Job -> Here is a block of records. Copy every one of them exactly.

Supplied entries ->
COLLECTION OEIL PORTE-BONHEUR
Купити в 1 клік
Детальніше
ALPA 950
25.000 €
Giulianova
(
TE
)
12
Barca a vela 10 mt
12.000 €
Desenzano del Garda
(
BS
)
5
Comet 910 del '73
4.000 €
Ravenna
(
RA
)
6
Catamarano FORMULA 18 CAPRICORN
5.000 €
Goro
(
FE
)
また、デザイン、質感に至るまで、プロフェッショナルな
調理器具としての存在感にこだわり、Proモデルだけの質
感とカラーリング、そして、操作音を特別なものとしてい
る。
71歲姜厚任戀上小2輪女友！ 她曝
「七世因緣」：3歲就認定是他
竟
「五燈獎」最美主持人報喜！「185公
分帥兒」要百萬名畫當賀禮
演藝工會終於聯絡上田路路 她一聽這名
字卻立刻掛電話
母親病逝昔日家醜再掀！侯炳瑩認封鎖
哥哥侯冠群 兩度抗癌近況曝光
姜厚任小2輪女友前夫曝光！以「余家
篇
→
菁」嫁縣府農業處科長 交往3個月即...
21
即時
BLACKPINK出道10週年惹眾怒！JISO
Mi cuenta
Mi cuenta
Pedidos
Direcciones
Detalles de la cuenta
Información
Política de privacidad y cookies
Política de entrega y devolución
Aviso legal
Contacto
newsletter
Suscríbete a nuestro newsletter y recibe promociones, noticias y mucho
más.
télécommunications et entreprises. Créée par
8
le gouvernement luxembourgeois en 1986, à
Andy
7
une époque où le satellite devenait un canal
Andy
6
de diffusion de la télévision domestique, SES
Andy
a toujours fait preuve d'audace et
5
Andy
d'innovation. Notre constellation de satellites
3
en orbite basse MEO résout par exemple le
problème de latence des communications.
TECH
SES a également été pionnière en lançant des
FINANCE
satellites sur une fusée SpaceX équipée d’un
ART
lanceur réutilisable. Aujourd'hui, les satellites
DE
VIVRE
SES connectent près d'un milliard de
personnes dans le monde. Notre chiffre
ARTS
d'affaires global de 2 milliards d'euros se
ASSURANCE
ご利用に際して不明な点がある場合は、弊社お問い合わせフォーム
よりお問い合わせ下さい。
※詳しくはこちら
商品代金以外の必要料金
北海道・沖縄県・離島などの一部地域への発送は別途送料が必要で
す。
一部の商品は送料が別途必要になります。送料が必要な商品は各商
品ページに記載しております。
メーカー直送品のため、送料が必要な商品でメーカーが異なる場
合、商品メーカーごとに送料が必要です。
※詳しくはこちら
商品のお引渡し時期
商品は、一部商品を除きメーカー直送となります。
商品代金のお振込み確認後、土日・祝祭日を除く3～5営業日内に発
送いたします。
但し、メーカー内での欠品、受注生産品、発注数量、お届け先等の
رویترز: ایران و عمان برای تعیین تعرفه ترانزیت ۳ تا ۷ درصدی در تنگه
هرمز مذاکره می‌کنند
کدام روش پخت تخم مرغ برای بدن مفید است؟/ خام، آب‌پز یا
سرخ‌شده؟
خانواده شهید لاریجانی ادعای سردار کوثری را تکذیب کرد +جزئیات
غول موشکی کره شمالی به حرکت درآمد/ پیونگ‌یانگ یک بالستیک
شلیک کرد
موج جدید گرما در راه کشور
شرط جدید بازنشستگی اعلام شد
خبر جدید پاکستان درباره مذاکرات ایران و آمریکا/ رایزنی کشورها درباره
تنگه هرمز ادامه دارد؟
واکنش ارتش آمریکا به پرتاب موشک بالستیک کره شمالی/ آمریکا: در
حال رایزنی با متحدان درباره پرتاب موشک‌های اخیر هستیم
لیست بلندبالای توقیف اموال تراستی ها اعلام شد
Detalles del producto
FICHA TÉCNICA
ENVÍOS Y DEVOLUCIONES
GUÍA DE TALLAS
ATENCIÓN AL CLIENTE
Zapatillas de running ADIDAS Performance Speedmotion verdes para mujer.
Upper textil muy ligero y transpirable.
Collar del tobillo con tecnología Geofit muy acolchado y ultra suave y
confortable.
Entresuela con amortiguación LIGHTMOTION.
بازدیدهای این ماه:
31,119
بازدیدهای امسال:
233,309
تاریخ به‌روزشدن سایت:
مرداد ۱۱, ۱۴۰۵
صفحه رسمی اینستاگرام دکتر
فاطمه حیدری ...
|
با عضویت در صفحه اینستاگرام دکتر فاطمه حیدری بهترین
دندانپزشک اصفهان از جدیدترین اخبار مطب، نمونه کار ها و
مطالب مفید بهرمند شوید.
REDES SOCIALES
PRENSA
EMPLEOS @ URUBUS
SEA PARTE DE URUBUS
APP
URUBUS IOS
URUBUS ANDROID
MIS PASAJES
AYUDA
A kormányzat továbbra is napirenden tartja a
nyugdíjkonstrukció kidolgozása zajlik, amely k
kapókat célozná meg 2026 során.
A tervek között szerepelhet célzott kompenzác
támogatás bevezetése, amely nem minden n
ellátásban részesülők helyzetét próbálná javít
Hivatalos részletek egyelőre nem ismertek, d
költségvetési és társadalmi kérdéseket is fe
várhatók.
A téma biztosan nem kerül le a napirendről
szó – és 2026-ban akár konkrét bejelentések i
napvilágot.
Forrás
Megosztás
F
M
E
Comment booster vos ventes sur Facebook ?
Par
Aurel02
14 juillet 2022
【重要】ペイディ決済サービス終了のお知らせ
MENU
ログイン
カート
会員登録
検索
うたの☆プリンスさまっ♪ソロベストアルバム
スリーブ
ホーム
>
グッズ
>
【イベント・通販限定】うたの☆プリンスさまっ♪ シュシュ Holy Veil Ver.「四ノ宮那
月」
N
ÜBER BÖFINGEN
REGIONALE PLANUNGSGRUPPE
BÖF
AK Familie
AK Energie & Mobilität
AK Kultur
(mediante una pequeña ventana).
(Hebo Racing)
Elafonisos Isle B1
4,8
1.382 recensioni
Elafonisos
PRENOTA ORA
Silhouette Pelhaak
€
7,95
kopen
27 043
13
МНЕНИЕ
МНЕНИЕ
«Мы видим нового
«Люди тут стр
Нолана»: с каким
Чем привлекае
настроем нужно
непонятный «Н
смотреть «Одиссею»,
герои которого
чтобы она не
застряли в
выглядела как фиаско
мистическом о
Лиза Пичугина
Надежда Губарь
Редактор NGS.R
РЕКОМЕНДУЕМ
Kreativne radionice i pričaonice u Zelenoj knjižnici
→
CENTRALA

Answer to the exercise ->
COLLECTION OEIL PORTE-BONHEUR
Купити в 1 клік
Детальніше
ALPA 950
25.000 €
Giulianova
(
TE
)
12
Barca a vela 10 mt
12.000 €
Desenzano del Garda
(
BS
)
5
Comet 910 del '73
4.000 €
Ravenna
(
RA
)
6
Catamarano FORMULA 18 CAPRICORN
5.000 €
Goro
(
FE
)
また、デザイン、質感に至るまで、プロフェッショナルな
調理器具としての存在感にこだわり、Proモデルだけの質
感とカラーリング、そして、操作音を特別なものとしてい
る。
71歲姜厚任戀上小2輪女友！ 她曝
「七世因緣」：3歲就認定是他
竟
「五燈獎」最美主持人報喜！「185公
分帥兒」要百萬名畫當賀禮
演藝工會終於聯絡上田路路 她一聽這名
字卻立刻掛電話
母親病逝昔日家醜再掀！侯炳瑩認封鎖
哥哥侯冠群 兩度抗癌近況曝光
姜厚任小2輪女友前夫曝光！以「余家
篇
→
菁」嫁縣府農業處科長 交往3個月即...
21
即時
BLACKPINK出道10週年惹眾怒！JISO
Mi cuenta
Mi cuenta
Pedidos
Direcciones
Detalles de la cuenta
Información
Política de privacidad y cookies
Política de entrega y devolución
Aviso legal
Contacto
newsletter
Suscríbete a nuestro newsletter y recibe promociones, noticias y mucho
más.
télécommunications et entreprises. Créée par
8
le gouvernement luxembourgeois en 1986, à
Andy
7
une époque où le satellite devenait un canal
Andy
6
de diffusion de la télévision domestique, SES
Andy
a toujours fait preuve d'audace et
5
Andy
d'innovation. Notre constellation de satellites
3
en orbite basse MEO résout par exemple le
problème de latence des communications.
TECH
SES a également été pionnière en lançant des
FINANCE
satellites sur une fusée SpaceX équipée d’un
ART
lanceur réutilisable. Aujourd'hui, les satellites
DE
VIVRE
SES connectent près d'un milliard de
personnes dans le monde. Notre chiffre
ARTS
d'affaires global de 2 milliards d'euros se
ASSURANCE
ご利用に際して不明な点がある場合は、弊社お問い合わせフォーム
よりお問い合わせ下さい。
※詳しくはこちら
商品代金以外の必要料金
北海道・沖縄県・離島などの一部地域への発送は別途送料が必要で
す。
一部の商品は送料が別途必要になります。送料が必要な商品は各商
品ページに記載しております。
メーカー直送品のため、送料が必要な商品でメーカーが異なる場
合、商品メーカーごとに送料が必要です。
※詳しくはこちら
商品のお引渡し時期
商品は、一部商品を除きメーカー直送となります。
商品代金のお振込み確認後、土日・祝祭日を除く3～5営業日内に発
送いたします。
但し、メーカー内での欠品、受注生産品、発注数量、お届け先等の
رویترز: ایران و عمان برای تعیین تعرفه ترانزیت ۳ تا ۷ درصدی در تنگه
هرمز مذاکره می‌کنند
کدام روش پخت تخم مرغ برای بدن مفید است؟/ خام، آب‌پز یا
سرخ‌شده؟
خانواده شهید لاریجانی ادعای سردار کوثری را تکذیب کرد +جزئیات
غول موشکی کره شمالی به حرکت درآمد/ پیونگ‌یانگ یک بالستیک
شلیک کرد
موج جدید گرما در راه کشور
شرط جدید بازنشستگی اعلام شد
خبر جدید پاکستان درباره مذاکرات ایران و آمریکا/ رایزنی کشورها درباره
تنگه هرمز ادامه دارد؟
واکنش ارتش آمریکا به پرتاب موشک بالستیک کره شمالی/ آمریکا: در
حال رایزنی با متحدان درباره پرتاب موشک‌های اخیر هستیم
لیست بلندبالای توقیف اموال تراستی ها اعلام شد
Detalles del producto
FICHA TÉCNICA
ENVÍOS Y DEVOLUCIONES
GUÍA DE TALLAS
ATENCIÓN AL CLIENTE
Zapatillas de running ADIDAS Performance Speedmotion verdes para mujer.
Upper textil muy ligero y transpirable.
Collar del tobillo con tecnología Geofit muy acolchado y ultra suave y
confortable.
Entresuela con amortiguación LIGHTMOTION.
بازدیدهای این ماه:
31,119
بازدیدهای امسال:
233,309
تاریخ به‌روزشدن سایت:
مرداد ۱۱, ۱۴۰۵
صفحه رسمی اینستاگرام دکتر
فاطمه حیدری ...
|
با عضویت در صفحه اینستاگرام دکتر فاطمه حیدری بهترین
دندانپزشک اصفهان از جدیدترین اخبار مطب، نمونه کار ها و
مطالب مفید بهرمند شوید.
REDES SOCIALES
PRENSA
EMPLEOS @ URUBUS
SEA PARTE DE URUBUS
APP
URUBUS IOS
URUBUS ANDROID
MIS PASAJES
AYUDA
A kormányzat továbbra is napirenden tartja a
nyugdíjkonstrukció kidolgozása zajlik, amely k
kapókat célozná meg 2026 során.
A tervek között szerepelhet célzott kompenzác
támogatás bevezetése, amely nem minden n
ellátásban részesülők helyzetét próbálná javít
Hivatalos részletek egyelőre nem ismertek, d
költségvetési és társadalmi kérdéseket is fe
várhatók.
A téma biztosan nem kerül le a napirendről
szó – és 2026-ban akár konkrét bejelentések i
napvilágot.
Forrás
Megosztás
F
M
E
Comment booster vos ventes sur Facebook ?
Par
Aurel02
14 juillet 2022
【重要】ペイディ決済サービス終了のお知らせ
MENU
ログイン
カート
会員登録
検索
うたの☆プリンスさまっ♪ソロベストアルバム
スリーブ
ホーム
>
グッズ
>
【イベント・通販限定】うたの☆プリンスさまっ♪ シュシュ Holy Veil Ver.「四ノ宮那
月」
N
ÜBER BÖFINGEN
REGIONALE PLANUNGSGRUPPE
BÖF
AK Familie
AK Energie & Mobilität
AK Kultur
(mediante una pequeña ventana).
(Hebo Racing)
Elafonisos Isle B1
4,8
1.382 recensioni
Elafonisos
PRENOTA ORA
Silhouette Pelhaak
€
7,95
kopen
27 043
13
МНЕНИЕ
МНЕНИЕ
«Мы видим нового
«Люди тут стр
Нолана»: с каким
Чем привлекае
настроем нужно
непонятный «Н
смотреть «Одиссею»,
герои которого
чтобы она не
застряли в
выглядела как фиаско
мистическом о
Лиза Пичугина
Надежда Губарь
Редактор NGS.R
РЕКОМЕНДУЕМ
Kreativne radionice i pričaonice u Zelenoj knjižnici
→
CENTRALA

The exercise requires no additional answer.